> [MATERIAL TO PROCESS]
-*-

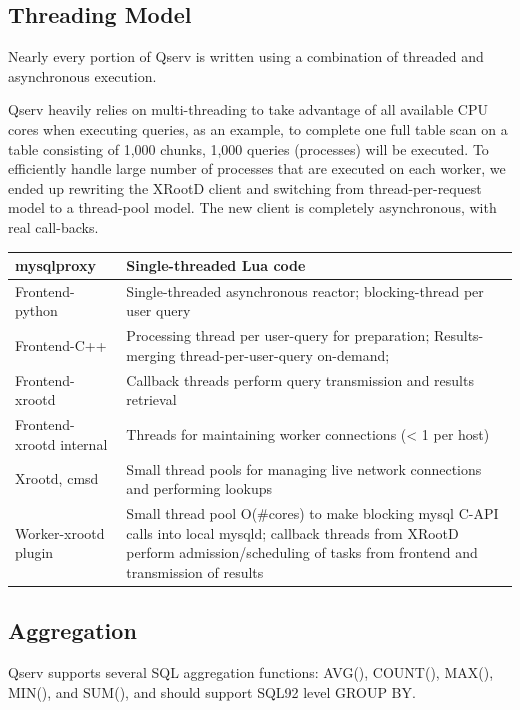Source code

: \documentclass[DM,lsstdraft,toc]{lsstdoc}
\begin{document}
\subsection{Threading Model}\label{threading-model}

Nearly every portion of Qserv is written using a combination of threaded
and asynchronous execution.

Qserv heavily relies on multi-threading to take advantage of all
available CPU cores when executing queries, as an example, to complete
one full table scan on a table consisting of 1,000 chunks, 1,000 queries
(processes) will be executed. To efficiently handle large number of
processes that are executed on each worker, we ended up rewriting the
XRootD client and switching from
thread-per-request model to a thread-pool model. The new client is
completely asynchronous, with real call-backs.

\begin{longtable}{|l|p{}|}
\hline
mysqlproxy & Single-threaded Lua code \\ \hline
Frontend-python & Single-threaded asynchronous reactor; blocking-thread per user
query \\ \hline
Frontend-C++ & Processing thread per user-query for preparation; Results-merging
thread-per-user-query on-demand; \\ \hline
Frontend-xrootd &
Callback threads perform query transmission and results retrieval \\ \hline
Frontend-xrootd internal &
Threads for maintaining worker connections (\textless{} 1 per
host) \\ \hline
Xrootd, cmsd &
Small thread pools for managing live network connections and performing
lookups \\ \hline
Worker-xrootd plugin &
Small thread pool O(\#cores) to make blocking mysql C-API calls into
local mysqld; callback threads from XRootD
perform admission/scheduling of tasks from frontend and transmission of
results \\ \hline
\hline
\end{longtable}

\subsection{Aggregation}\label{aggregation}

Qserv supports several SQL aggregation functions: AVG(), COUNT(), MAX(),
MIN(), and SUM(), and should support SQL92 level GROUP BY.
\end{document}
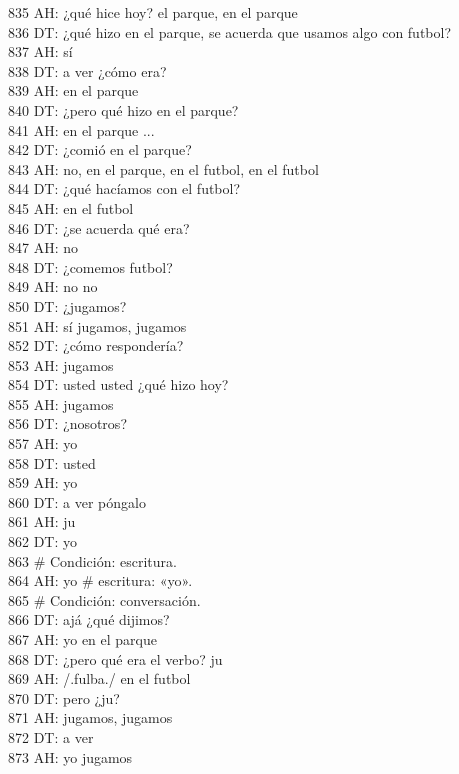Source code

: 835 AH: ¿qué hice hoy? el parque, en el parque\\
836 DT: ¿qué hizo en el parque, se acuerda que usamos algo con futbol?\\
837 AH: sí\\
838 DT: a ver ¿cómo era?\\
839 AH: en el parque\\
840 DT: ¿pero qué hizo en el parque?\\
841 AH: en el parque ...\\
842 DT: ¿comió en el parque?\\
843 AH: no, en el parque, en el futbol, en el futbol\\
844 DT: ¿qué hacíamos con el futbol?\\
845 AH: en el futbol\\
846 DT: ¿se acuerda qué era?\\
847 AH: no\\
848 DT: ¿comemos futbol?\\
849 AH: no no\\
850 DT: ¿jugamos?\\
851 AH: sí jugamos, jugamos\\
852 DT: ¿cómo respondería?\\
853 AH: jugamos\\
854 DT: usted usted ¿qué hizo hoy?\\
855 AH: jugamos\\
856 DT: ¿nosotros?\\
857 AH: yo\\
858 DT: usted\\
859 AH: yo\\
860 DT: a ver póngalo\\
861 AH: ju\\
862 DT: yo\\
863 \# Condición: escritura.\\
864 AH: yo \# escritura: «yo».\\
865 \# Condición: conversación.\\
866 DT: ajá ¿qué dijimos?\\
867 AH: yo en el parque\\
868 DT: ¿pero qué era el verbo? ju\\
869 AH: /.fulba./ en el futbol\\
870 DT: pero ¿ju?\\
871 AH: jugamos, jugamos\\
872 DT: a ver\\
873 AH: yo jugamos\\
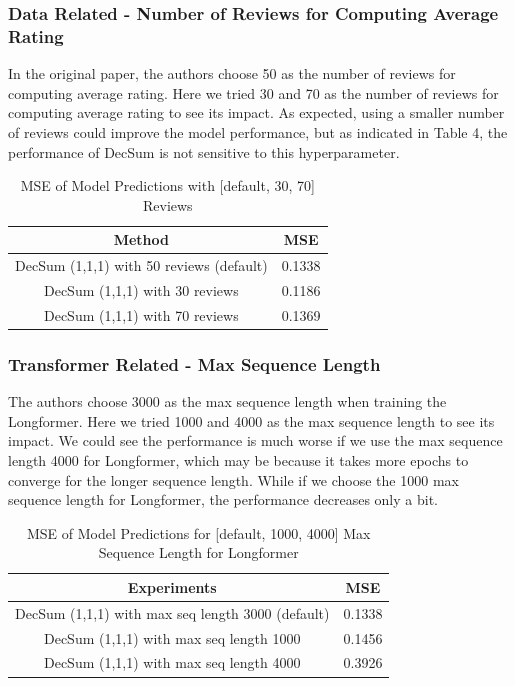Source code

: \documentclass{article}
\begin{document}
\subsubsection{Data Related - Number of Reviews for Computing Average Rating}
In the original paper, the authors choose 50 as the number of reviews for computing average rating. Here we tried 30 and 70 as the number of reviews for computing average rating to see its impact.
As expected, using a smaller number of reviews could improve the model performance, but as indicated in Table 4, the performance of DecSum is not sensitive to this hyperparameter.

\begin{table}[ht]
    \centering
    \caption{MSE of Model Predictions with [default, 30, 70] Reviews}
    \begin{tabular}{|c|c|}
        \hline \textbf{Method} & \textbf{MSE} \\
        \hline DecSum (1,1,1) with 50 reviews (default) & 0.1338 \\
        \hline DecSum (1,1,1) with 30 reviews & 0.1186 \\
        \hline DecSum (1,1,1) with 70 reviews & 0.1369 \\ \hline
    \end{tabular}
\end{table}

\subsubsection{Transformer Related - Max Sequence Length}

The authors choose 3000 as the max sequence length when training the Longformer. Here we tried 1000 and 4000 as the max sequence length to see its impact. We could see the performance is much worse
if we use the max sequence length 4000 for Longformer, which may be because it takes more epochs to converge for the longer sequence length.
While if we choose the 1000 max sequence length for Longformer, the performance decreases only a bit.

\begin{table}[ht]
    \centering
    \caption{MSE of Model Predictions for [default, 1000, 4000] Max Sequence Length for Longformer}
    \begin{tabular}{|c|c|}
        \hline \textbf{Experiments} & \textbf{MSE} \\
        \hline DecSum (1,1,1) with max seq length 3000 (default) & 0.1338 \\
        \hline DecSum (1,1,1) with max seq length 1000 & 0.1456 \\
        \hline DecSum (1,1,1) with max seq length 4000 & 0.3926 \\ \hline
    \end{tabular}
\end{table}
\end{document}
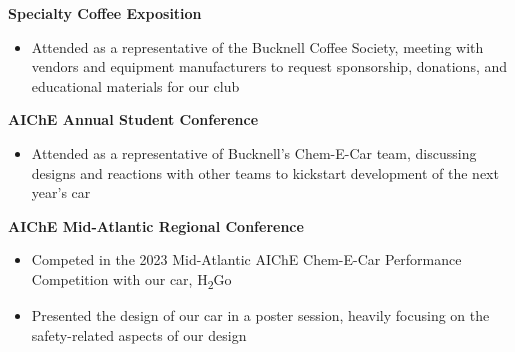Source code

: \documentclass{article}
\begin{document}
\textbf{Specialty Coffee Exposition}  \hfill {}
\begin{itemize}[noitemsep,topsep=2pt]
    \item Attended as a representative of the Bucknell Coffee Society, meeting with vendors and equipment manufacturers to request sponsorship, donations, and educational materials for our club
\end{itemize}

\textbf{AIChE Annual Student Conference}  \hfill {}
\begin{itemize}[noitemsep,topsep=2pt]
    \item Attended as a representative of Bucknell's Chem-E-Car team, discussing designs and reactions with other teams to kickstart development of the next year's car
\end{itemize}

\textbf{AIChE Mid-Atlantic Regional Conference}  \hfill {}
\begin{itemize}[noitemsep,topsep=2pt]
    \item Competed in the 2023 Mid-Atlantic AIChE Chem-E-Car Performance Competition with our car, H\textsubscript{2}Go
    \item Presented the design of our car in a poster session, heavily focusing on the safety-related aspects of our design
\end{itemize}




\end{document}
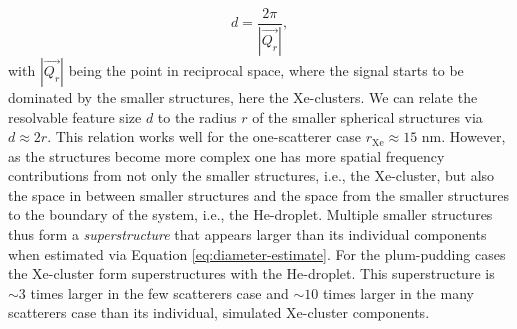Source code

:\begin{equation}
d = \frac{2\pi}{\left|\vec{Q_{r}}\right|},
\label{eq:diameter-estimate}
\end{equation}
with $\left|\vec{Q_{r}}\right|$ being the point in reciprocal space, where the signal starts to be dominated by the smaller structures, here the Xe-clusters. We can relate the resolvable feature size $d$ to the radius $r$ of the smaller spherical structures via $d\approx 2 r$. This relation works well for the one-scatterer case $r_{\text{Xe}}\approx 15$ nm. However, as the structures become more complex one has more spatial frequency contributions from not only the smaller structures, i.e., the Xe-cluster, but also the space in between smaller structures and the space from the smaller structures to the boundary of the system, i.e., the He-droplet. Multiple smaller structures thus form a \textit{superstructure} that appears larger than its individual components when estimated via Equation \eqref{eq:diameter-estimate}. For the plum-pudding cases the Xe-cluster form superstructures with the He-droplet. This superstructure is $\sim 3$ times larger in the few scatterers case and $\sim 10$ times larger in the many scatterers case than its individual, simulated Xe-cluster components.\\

-*-

> [INSTRUCTIONS FOR THE TASK] Reproduce each line in the listing above that mentions the string "hizo".

> [SOLUTION TO THIS TASK]
836 DT: ¿qué hizo en el parque, se acuerda que usamos algo con futbol?\\
840 DT: ¿pero qué hizo en el parque?\\
854 DT: usted usted ¿qué hizo hoy?\\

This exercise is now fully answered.